■ Supplied records ■

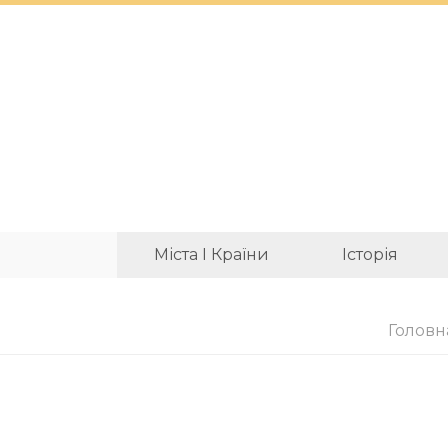
Міста І Країни
Історія
Головн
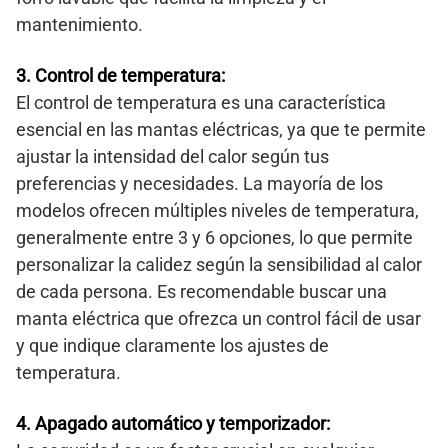
mantenimiento.
3. Control de temperatura:
El control de temperatura es una característica
esencial en las mantas eléctricas, ya que te permite
ajustar la intensidad del calor según tus
preferencias y necesidades. La mayoría de los
modelos ofrecen múltiples niveles de temperatura,
generalmente entre 3 y 6 opciones, lo que permite
personalizar la calidez según la sensibilidad al calor
de cada persona. Es recomendable buscar una
manta eléctrica que ofrezca un control fácil de usar
y que indique claramente los ajustes de
temperatura.
4. Apagado automático y temporizador:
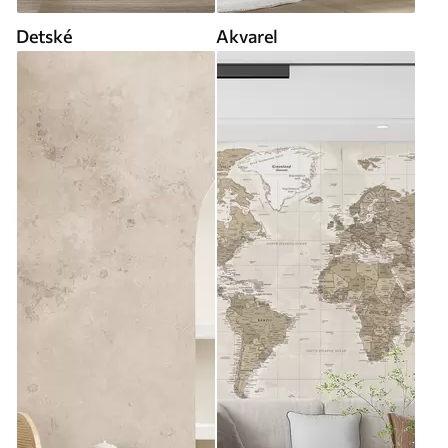
Detské
Akvarel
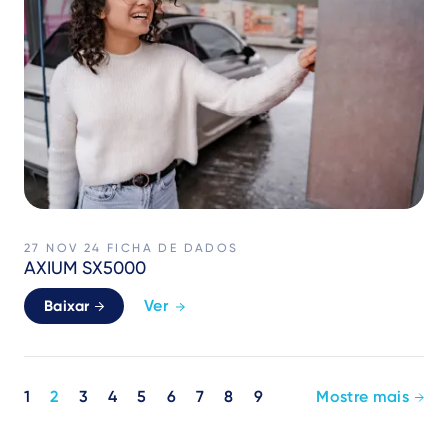
27 NOV 24
FICHA DE DADOS
AXIUM SX5000
Ver
Baixar
Pagination
1
2
3
4
5
6
7
8
9
Mostre mais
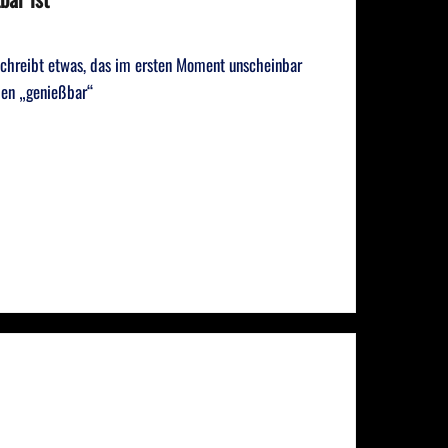
schreibt etwas, das im ersten Moment unscheinbar
hen „genießbar“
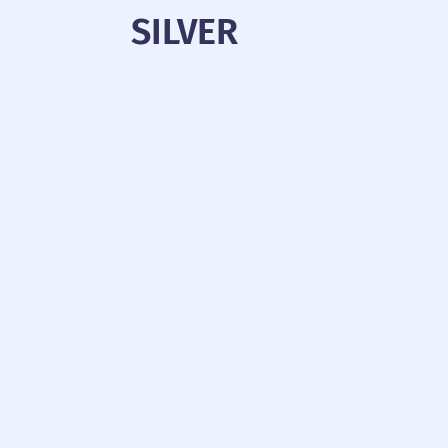
SILVER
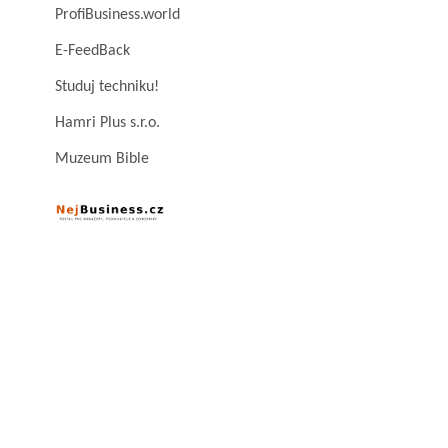
ProfiBusiness.world
E-FeedBack
Studuj techniku!
Hamri Plus s.r.o.
Muzeum Bible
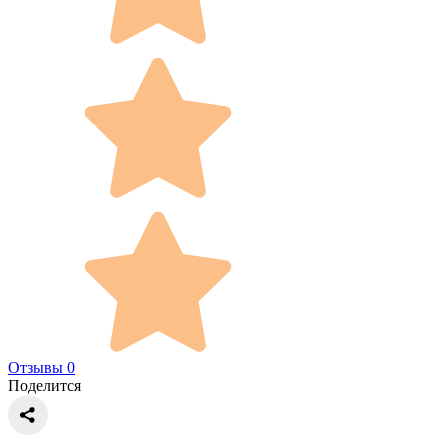
Отзывы 0
Поделится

■ Aim of the exercise ■
I need each line from the listing where the word "temperatura" occurs.

■ Task output ■
3. Control de temperatura:
El control de temperatura es una característica
modelos ofrecen múltiples niveles de temperatura,
temperatura.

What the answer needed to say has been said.